In a US-CERT report released yesterday afternoon, the Department of Homeland Security (DHS) and the Federal Bureau of Investigation (FBI) have published IOCs about a malware family known as DeltaCharlie, used by North Korea to create its private DDoS botnet.

This malware is not particularly new, being mentioned in the Operation Blockbuster report released in February 2016, but the DHS and FBI have compiled a list of IP addresses known to be affiliated or infected by this bot, along with YARA rules that will help companies and professionals add detection rules.

Correlating data from the DHS and FBI report released yesterday and the Operation Blockbuster write-up, we know now that DeltaCharlie is the third DDoS bot developed by the hacking crew known as Lazarus Group (aka Guardians of Peace), known to be operating out of North Korea under the local government's protection. The DHS and FBI track this group as HIDDEN COBRA.

The other two are DeltaAlfa and DeltaBravo.

Delta* malware family

In the past eight years, these three malware families have been used to carry out a series of DDoS attacks, later attributed to the Lazarus Group.

July 2009 - A large-scale DDoS attack on US and South Korean websites
March 2011 - “Ten Days of Rain” attack targets South Korean media, financial, and critical infrastructure targets. Compromised computers within South Korea are used to launch DDoS attacks.
April 2011 - DDoS attack ta rgets Nonghyup Bank.
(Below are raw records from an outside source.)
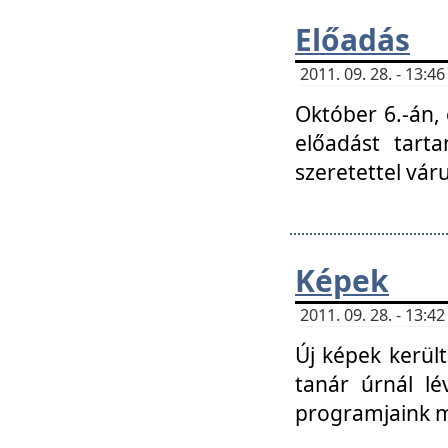
Előadás
2011. 09. 28. - 13:
Október 6.-án,
előadást tart
szeretettel vá
Képek
2011. 09. 28. - 13:
Új képek kerülte
tanár úrnál lé
programjaink m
DeltaCharlie can launch DNS, NTP, and CHARGEN DDoS attacks

At the technical level, DeltaCharlie is a DDoS bot that can launch Domain Name System (DNS) DDoS attacks, Network Time Protocol (NTP) DDoS attacks, and Character Generation Protocol (CHARGEN) DDoS attacks.

The DDoS bot operates on infected computers as a svchost-based service and can also download other executables, update its configuration, update itself, terminate terminating its own processes, and start/stop DDoS attacks.

The DHS and FBI say this malware has been used to target and attack the media, aerospace, financial, and critical infrastructure sectors in the United States and globally.

"HIDDEN COBRA IOCs related to DeltaCharlie are provided within the accompanying .csv and .stix files of this alert," US-CERT said in the joint report yesterday. "DHS and FBI recommend that network administrators review the IP addresses, file hashes, network signatures, and YARA rules provided, and add the IPs to their watchlist to determine whether malicious activity has been observed within their organization."

Although no new DDoS attacks have been spotted that can be attributed to this malware, the purpose of this report is to raise awareness to North Korea's cyber-weapons and cripple their capabilities.